━━━ TEXT EXCERPT ━━━
The don’ts of the home loan process
Thoughts to share with you my friend Alicia Zhao sent to me today. What she sent me was an important list of what “not to do” during the process of applying for a home loan. Not following these rules could jeopardize your transaction. Here’s the article sent to me by my friend Alicia Zhao. Knowing Alicia for over 10 years. I trust her to get the job done for you. Her article was enjoyable so I had to copy it and pass it along to all of you.
What Alicia Zhao has to say
Last week one of my clients almost ruined his new home purchase at the last minute. After signing his final loan papers, he wrote himself a couple of checks totally over $40K from credit cards. Not knowing what he was doing he then deposited them into his bank account at the same time he was purchasing a cashier’s check for his closing costs. He thought it was a “done deal” and the loan was automatic ally his. My client didn’t realize that the lender would check the source his closing funds at the last minute before funding the loan. Be warned they do!
Several years ago another client was buying a new home. After signing his final loan papers, he quit his job. As a result, he lost the house. He thought it was a “done deal” after he signed closing papers in escrow. He didn’t realize that the lender would call his company two days later to make sure he was still employed before they funded his loan. YES, they do that too!
16 NO-NO’S thoughts to share
I have listed below 16 definite NO-NOs, each I’ve encountered during my 16 years in the mortgage loan business.
Not all of these are necessarily fatal flaws, as there are often work-around that can correct the problem. At best, they’re speed bumps that will delay your escrow closing and cause extra work for you. And it’s not an all-inclusive list, as there’re daily discovery of new deal-killers.
1. DON’T borrow money from credit cards. It will be considered as liability and add to your debt ratio. This extra liability could lower your credit score to a point to disqualify you for your loan.
━━━ PROVIDED INFORMATION ━━━
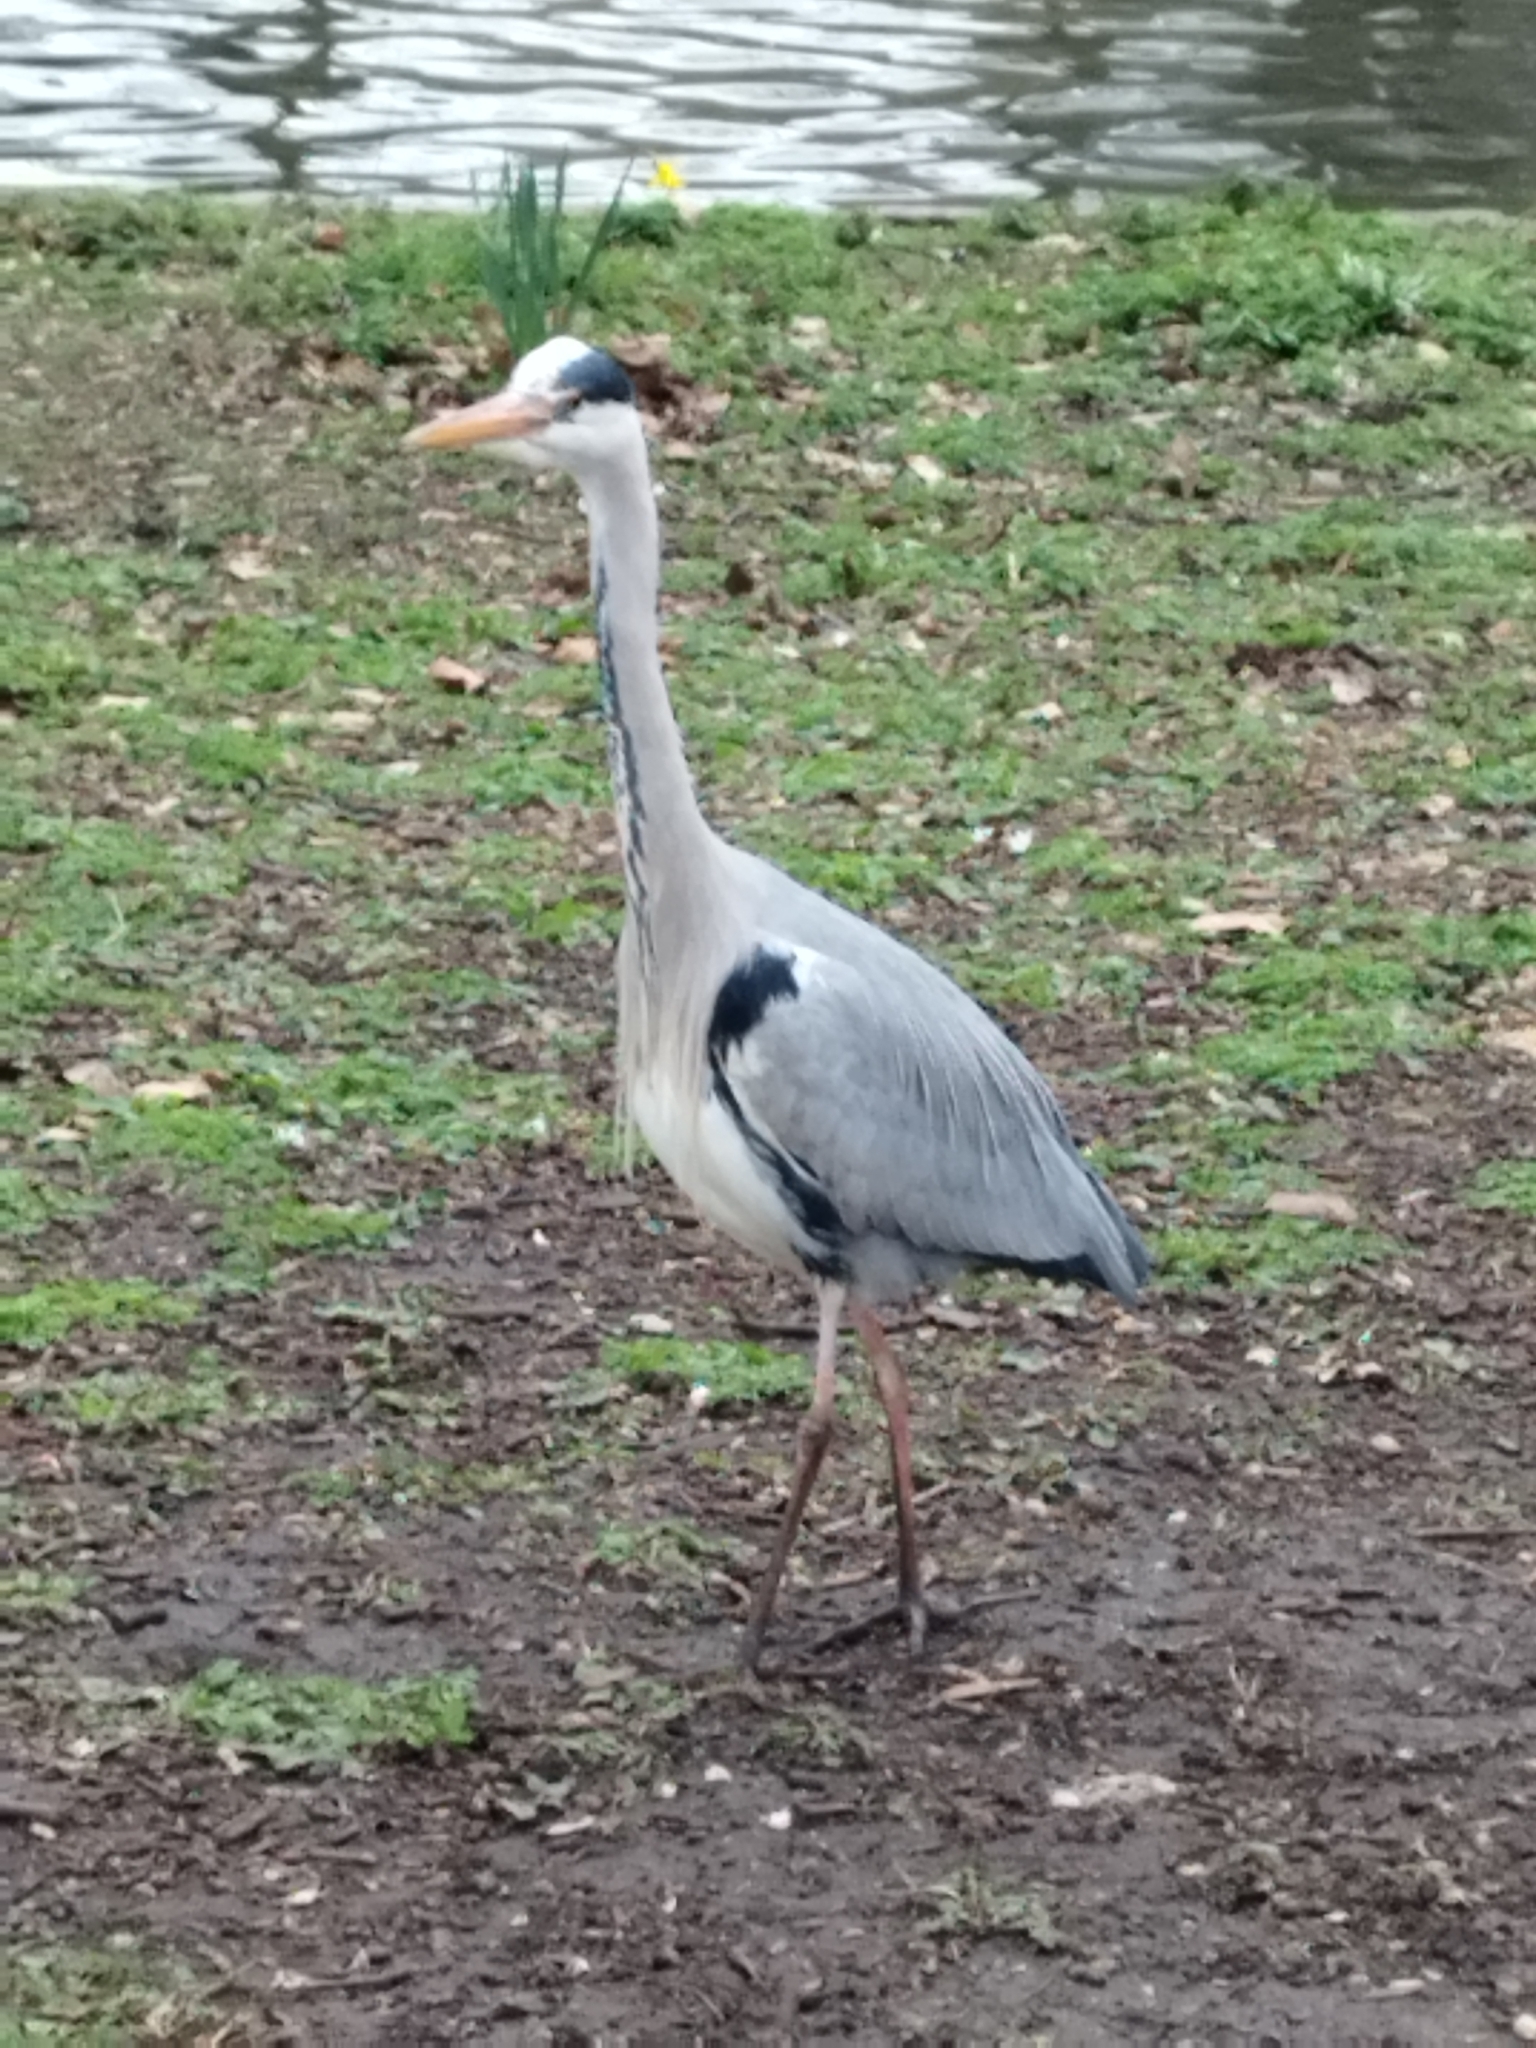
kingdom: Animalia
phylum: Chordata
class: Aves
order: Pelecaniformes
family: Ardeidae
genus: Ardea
━━━
WORK INSTRUCTIONS:
1. Using the text on home loan don'ts, list every length of time it gives with an exact number, and say what each one refers to.
2. In the text on home loan don'ts, rewrite the passage from "1. DON’T borrow" to "for your loan.", changing "credit cards" to "payday lenders".

EXERCISE SOLUTIONS:
1.
- Over 10 years: how long the writer has known Alicia Zhao.
- Two days: how long after signing the closing papers the lender called the client's company to confirm he was still employed.
- 16 years: how long Alicia Zhao has been in the mortgage loan business.

2.
1. DON’T borrow money from payday lenders. It will be considered as liability and add to your debt ratio. This extra liability could lower your credit score to a point to disqualify you for your loan.